═════ PASSAGE PROVIDED ═════

Add Mulit Levels to login script

eyesforcode · September 10, 2020, 1:12pm

Hi everyone how do i go about adding the level system in my login script

this

if(mysqli_num_rows($result) != 1){
						echo "<script>alert(' Wrong Username or Password Access Denied !!! Try Again');
						window.location='index.php';
						</script>";
					}else{
						$row = mysqli_fetch_assoc($result);	
						if($row['userlevel'] == 1){
							header('location: admin.php');
						}else if($row['userlevel'] == 2 ){
							header("Location: faculty.php");
						}else if($row['userlevel'] == 3 ){
							header("Location: student.php");
						}
						else if($row['userlevel'] == 4 ){
				  		   header("Location: staff.php");
						}
						else{
							echo "<script>alert('Wrong Username or Password Access Denied !!! Try Again');
						window.location='index.php';
						</script>";
						}
					}

into this login script

<?php
 
// Check if the user is already logged in, if yes then redirect him to welcome page
if(isset($_SESSION["loggedin"]) && $_SESSION["loggedin"] === true){
    header("location: dashboard.php");
    exit;
}

// Define variables and initialize with empty values
$username = $password = "";
$username_err = $password_err = "";
 
// Processing form data when form is submitted
if($_SERVER["REQUEST_METHOD"] == "POST"){
 
    // Check if username is empty
    if(empty(trim($_POST["username"]))){
        $username_err = "Please enter username.";
    } else{
        $username = trim($_POST["username"]);
    }
    
    // Check if password is empty
    if(empty(trim($_POST["password"]))){
        $password_err = "Please enter your password.";
    } else{
        $password = trim($_POST["password"]);
    }
    
    // Validate credentials
    if(empty($username_err) && empty($password_err)){
        // Prepare a select statement
        $sql = "SELECT id, username, password FROM users WHERE username = ?";
        
        if($stmt = mysqli_prepare($link, $sql)){
            // Bind variables to the prepared statement as parameters
            mysqli_stmt_bind_param($stmt, "s", $param_username);
            
            // Set parameters
            $param_username = $username;
            
            // Attempt to execute the prepared statement
            if(mysqli_stmt_execute($stmt)){
                // Store result
                mysqli_stmt_store_result($stmt);
                
                // Check if username exists, if yes then verify password
                if(mysqli_stmt_num_rows($stmt) == 1){                    
                    // Bind result variables
                    mysqli_stmt_bind_result($stmt, $id, $username, $hashed_password);
                    if(mysqli_stmt_fetch($stmt)){
                        if(password_verify($password, $hashed_password)){
                            // Password is correct, so start a new session
                            session_start();
                            
                            // Store data in session variables
                            $_SESSION["loggedin"] = true;
                            $_SESSION["id"] = $id;
                            $_SESSION["username"] = $username;                            
                            
                            // Redirect user to welcome page
                            header("location: dashboard.php");
                        } else{
                            // Display an error message if password is not valid
                            $password_err = "The password you entered was not valid.";
                        }
                    }
                } else{
                    // Display an error message if username doesn't exist
                    $username_err = "No account found with that username.";
                }
            } else{
                echo "Oops! Something went wrong. Please try again later.";
            }
        }
        
        // Close statement
        mysqli_stmt_close($stmt);
    }
    
    // Close connection
    mysqli_close($link);
}
?>

m_hutley · September 10, 2020, 1:24pm

Well, lets look at it a bit.

═════ EXTRACTED DATA ═════

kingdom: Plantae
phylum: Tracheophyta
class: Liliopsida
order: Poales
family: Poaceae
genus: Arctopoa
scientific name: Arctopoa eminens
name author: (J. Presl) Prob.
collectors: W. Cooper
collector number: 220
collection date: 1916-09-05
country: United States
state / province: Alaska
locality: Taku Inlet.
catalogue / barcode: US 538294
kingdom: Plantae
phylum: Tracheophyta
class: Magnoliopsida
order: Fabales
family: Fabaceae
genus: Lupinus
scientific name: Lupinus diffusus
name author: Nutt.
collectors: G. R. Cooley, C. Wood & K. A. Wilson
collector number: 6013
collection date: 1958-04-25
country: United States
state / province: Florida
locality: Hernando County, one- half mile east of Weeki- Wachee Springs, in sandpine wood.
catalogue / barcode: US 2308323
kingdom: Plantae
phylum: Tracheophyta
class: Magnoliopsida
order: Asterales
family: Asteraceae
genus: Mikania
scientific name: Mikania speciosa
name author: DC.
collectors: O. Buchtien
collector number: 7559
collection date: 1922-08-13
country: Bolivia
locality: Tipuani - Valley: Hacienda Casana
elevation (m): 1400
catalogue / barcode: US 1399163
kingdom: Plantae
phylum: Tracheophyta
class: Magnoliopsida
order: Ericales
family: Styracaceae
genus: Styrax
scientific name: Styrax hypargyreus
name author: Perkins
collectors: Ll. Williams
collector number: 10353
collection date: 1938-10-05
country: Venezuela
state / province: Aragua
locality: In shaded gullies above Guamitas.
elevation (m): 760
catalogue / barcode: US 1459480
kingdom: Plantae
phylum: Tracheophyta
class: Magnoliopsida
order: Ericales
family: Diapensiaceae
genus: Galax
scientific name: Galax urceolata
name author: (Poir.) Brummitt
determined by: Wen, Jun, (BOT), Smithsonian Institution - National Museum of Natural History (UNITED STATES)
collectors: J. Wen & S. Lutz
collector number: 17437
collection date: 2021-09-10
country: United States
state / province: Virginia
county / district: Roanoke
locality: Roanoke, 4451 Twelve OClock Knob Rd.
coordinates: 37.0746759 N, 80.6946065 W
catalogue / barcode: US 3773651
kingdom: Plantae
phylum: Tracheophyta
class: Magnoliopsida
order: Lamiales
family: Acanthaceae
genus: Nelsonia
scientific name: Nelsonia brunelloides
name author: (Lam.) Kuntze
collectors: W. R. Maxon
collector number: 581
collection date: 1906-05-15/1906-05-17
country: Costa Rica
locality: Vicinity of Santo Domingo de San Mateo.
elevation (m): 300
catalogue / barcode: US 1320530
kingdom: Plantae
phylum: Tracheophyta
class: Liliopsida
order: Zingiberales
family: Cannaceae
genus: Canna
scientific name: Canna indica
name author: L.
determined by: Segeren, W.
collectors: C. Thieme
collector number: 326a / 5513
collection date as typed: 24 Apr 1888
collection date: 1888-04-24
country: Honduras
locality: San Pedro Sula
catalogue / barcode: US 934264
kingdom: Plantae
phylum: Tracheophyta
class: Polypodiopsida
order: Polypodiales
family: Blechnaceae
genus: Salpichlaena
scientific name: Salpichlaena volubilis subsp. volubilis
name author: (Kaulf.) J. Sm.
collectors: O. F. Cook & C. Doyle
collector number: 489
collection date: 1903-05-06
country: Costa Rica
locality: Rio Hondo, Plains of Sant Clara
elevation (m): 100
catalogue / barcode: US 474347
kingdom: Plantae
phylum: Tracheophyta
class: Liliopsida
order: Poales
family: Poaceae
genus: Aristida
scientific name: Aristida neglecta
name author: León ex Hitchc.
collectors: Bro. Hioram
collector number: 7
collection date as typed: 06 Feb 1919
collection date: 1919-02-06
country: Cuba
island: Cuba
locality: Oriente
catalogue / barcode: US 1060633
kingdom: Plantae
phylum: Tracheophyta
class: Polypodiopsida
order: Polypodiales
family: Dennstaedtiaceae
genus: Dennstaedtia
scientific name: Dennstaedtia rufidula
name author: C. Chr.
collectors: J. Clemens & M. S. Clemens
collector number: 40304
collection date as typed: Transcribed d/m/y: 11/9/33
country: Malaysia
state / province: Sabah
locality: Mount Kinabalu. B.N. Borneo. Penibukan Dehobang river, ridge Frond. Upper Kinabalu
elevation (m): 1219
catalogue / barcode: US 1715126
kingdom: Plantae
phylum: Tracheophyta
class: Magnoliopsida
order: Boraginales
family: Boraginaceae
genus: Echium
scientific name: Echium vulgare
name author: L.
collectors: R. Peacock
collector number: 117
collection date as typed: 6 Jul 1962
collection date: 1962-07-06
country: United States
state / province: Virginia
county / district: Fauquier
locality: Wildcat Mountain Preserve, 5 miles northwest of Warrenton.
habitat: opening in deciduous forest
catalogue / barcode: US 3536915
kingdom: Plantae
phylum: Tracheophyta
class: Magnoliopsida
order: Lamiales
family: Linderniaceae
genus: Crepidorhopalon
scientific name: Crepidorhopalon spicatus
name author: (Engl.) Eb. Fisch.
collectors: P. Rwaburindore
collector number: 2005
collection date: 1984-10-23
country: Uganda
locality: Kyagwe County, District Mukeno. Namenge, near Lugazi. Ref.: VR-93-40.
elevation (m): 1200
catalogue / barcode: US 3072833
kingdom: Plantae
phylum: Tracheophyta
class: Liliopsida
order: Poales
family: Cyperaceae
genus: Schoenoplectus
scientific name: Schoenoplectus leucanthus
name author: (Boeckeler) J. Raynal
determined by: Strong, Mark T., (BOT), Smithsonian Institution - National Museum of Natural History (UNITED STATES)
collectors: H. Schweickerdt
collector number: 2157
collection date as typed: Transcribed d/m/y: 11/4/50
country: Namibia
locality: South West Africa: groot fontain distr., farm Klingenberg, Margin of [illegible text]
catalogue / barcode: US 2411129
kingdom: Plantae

═════

#### [EXERCISES TO COMPLETE]
A: In the forum thread on login user levels, which page does the first code block send a user to when their userlevel is 3?
B: Carry on the forum thread on login user levels from its last line.

#### [ANSWERS TO EACH TASK]
A: student.php

B:
        $sql = "SELECT id, username, password FROM users WHERE username = ?";

So clearly, you’re going to need the userlevel information out of the database. you’ll need to add it to the query.

mysqli_stmt_bind_result($stmt, $id, $username, $hashed_password);

this binds the result fields of the query (in order!) to variable names. You want to add a field to the query, so you’ll need to add a variable to this list to catch the result!

So here is where your if statement would go. You’ve already written it, but change the variable to match the variable you created in the last block.

You may also want to bind the userlevel into a session variable, if it’s going to be needed in later pages.

mabismad · September 10, 2020, 1:38pm

That code does not enforce user levels and does not stop access to the pages. It is simply a conditional redirection script. Anyone can ‘manually’ enter any of those URLs and open the corresponding page.

The correct way of implementing user levels is to query on each page request to get the current user’s information and permissions, and use this data to determine what the user can see and do on that page.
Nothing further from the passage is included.